Unternehmen mit Online-Versandhandelsumsätze in anderen EU-Ländern sollten sich daher bald mit diesen Neuerungen auseinandersetzen und überlegen, ob und wie die Software des Webshops angepasst werden muss:

  • Mehrwertsteuersatz: Welcher Steuersatz kommt für die verkauften Waren im jeweiligen Land zur Anwendung?
  • Preisüberlegung: Soll auf fixe Nettopreise die jeweilige Umsatzsteuer angewendet werden? Dadurch würden sich die Bruttopreise verändern, je nachdem in welches Land die Waren gesendet werden. Soll der Bruttopreis hingegen für alle Kunden aus der EU gleich sein, so ist der jeweilige Nettopreis pro Land entsprechend zu berechnen.
  • Rechnungslegung: Können auf der Rechnung die erforderlichen Angaben (korrekter Steuersatz je nach Land, entsprechende Netto- und Bruttopreise usw.) korrekt angegeben werden?
  • Werden die Steuerbeträge je Land so aufgezeichnet, dass die Meldung im One-Stop-Shop einfach und richtig erfolgen kann (z.B. durch die Vergabe von entsprechenden Steuercodes)?

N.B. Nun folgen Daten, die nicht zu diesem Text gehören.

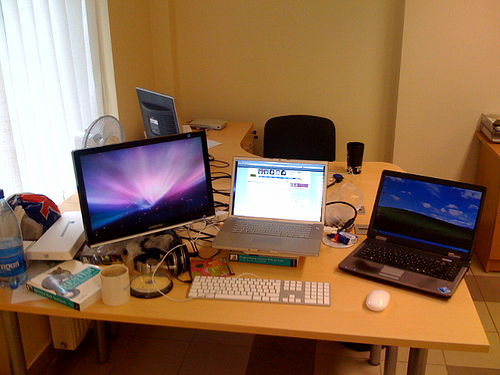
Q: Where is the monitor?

Die Beachtung all dieser Punkte erfordert tw. umfassende Neuerungen bzw. Änderungen in der Programmierung von Webshops und sollte daher möglichst bald in Angriff genommen werden. Das ursprüngliche Datum, ab dem die neuen Regelungen in Kraft treten, wurde von der EU von ursprünglich 1. Jänner 2021 auf 1. Juli 2021 verschoben, da auch die Finanzverwaltungen der einzelnen Mitgliedstaaten entsprechende Plattformen entwickeln müssen. Österreich wollte die neue Regelung bereits ab 1. Jänner 2021 anwenden, sie wurde aber zwischenzeitlich ebenfalls auf 1. Juli verschoben. Einige Länder sprechen sich - coronabedingt - inzwischen für eine weitere Verschiebung auf 1. Jänner 2022 aus.

Auch Einfuhrumsatzsteuer auf Kleinstsendungen entfällt

Im Zuge der Maßnahmen im Kampf gegen den Mehrwertsteuerbetrug wird EU-weit auch die gesetzliche Befreiung von der Einfuhrumsatzsteuer auf Kleinstsendungen mit einem Wert unter 22 EUR abgeschafft. Ab 1.7.2021 unterliegt daher auch die Einfuhr von Sendungen mit solch geringem Wert der EUSt.